Die Inschrift über der Tür zum Lager ließ sich schwer übersetzen, bedeutet aber in etwa:

„Neue Technologien mit hohem Entwicklungsniveau“

Heeresversuchsanstalt Nord

Da dieser Kasernenteil echt riesig ist, haben wir eine weitere Erkundung unternommen und die scheinbar uninteressanten Gebäude angesehen.
Was hier zu erkennen war, das es hier hauptsächlich um die Fahrzeuge ging. Es gab viele Garagen oder Werkstätten zur Instandhaltung.
Einiges ist auch schon abgerissen oder völlig leer.
Auch gibt es hier noch die typischen Mannschaftsunterkünfte.

Hier geht es zum kompletten Beitrag.

Bunker Seewerk

Der Bunker wurde von 1939 bis 1943 durch die Wehrmacht für die Produktion von „N-Stoff“ und Sarin gebaut. Unter der Bezeichnung Seewerk gehörte die Anlage zu einer Reihe von Munitionsfabriken, die im Auftrag der Wehrmacht von der Deutschen Sprengchemie GmbH (DSC) bis 1945 betrieben wurden.

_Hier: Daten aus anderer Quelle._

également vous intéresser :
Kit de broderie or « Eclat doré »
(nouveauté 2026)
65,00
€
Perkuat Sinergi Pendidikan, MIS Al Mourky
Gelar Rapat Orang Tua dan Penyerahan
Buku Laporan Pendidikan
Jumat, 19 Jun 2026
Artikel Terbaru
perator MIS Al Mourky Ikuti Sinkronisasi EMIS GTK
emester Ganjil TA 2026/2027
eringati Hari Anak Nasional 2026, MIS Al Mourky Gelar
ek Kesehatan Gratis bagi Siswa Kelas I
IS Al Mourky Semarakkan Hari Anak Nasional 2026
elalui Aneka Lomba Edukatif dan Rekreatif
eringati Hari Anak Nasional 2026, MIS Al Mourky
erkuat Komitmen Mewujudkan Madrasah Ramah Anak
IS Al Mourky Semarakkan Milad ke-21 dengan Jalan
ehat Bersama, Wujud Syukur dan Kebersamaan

Nach 1945 war das Gebiet Sperrzone um die sich einige Legenden rankten. Ab 1958 wurde er dann von Spezialkräften der NVA umgebaut. Ihm wird im Operativplan der GSSD eine hohe Bedeutung zugesprochen, gesicherte Informationen liegen aber nicht vor. Ab 1965 war er einsatzbereit.
Man vermutet das er am Ende als Gefechtsstand zur Lenkung der Kräfte des Warschauer Paktes auf einem westlichen Kriegsschauplatz dienen sollte.

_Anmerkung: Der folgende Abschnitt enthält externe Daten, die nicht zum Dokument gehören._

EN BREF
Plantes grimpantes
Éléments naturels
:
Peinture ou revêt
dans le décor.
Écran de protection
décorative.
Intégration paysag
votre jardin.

Der Bunker ist viergeschossig und damit der größte den wir je besuchten. Die nutzbare Größe umfasst 14.000m².

Hier ist der Beitrag zu den überirdischen Anlagen dort.

Das ABC des Giftgases

Bunker der Luftarmee

Diese Anlagen wurde um 1985 erbaut.

Heute liegt der Bunker mitten im Wald.
Ein kleine Unterkunftsbaracke sowie ein paar Anlagen für Kraftfahrzeuge und Werkstätten gab es hier. Ein Gebäude wurde mit einer großzügigen Sauna ausgestattet. Dazu gab es noch einen kleinen Lagerbunker.

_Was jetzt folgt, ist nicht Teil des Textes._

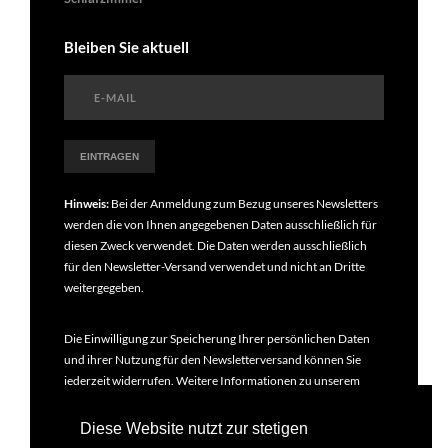
Bleiben Sie aktuell
Hinweis:
Bei der Anmeldung zum Bezug unseres Newsletters
werden die von Ihnen angegebenen Daten ausschließlich für
diesen Zweck verwendet. Die Daten werden ausschließlich
für den Newsletter-Versand verwendet und nicht an Dritte
weitergegeben.
Die Einwilligung zur Speicherung Ihrer persönlichen Daten
und ihrer Nutzung für den Newsletterversand können Sie
jederzeit widerrufen. Weitere Informationen zu unserem
Newsletter finden Sie in unseren
Datenschutzbestimmungen
.
Diese Website nutzt zur stetigen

Der Führungsbunker selbst hatte eine Grundfläche von ca. 1.400m², war zweietagig ausgeführt und war eigentlich nicht unter der Erde sondern die Bogendeckung wurde mit Erde überschüttet.
Die frühere Funktion war der Gefechtsstand der 16. Luftarmee, welche in Wünsdorf stationiert war.

Sanitätszelt der GSSD

Dieses Zelt macht ja gerade mächtig die Runde, wir überlegten ob wir diesem Run nachgehen sollen oder uns an den Bildern anderer erfreuen sollten.

Ohne Hilfe ist das Sanitätszelt eigentlich nicht zu finden, es ist mit Erde überdeckt und ist nur aus nächster Nähe als solches zu erkennen.
Es ist dort kaum Vandalismus zu erkennen und fast noch alles vorhanden, etwas Unordnung herrscht aber doch. Nach dem Abzug der GSSD ist ja auch schon einiges an Zeit vergangen. Wie lange der Zugang offen ist wissen wir nicht, aber es war bestimmt bis vor kurzem noch gesichert.
An diesem Standort gab es mal eine kleine Kaserne und ein Lazarett. Mehr wissen wir nicht über den Zweck dieser Einrichtung.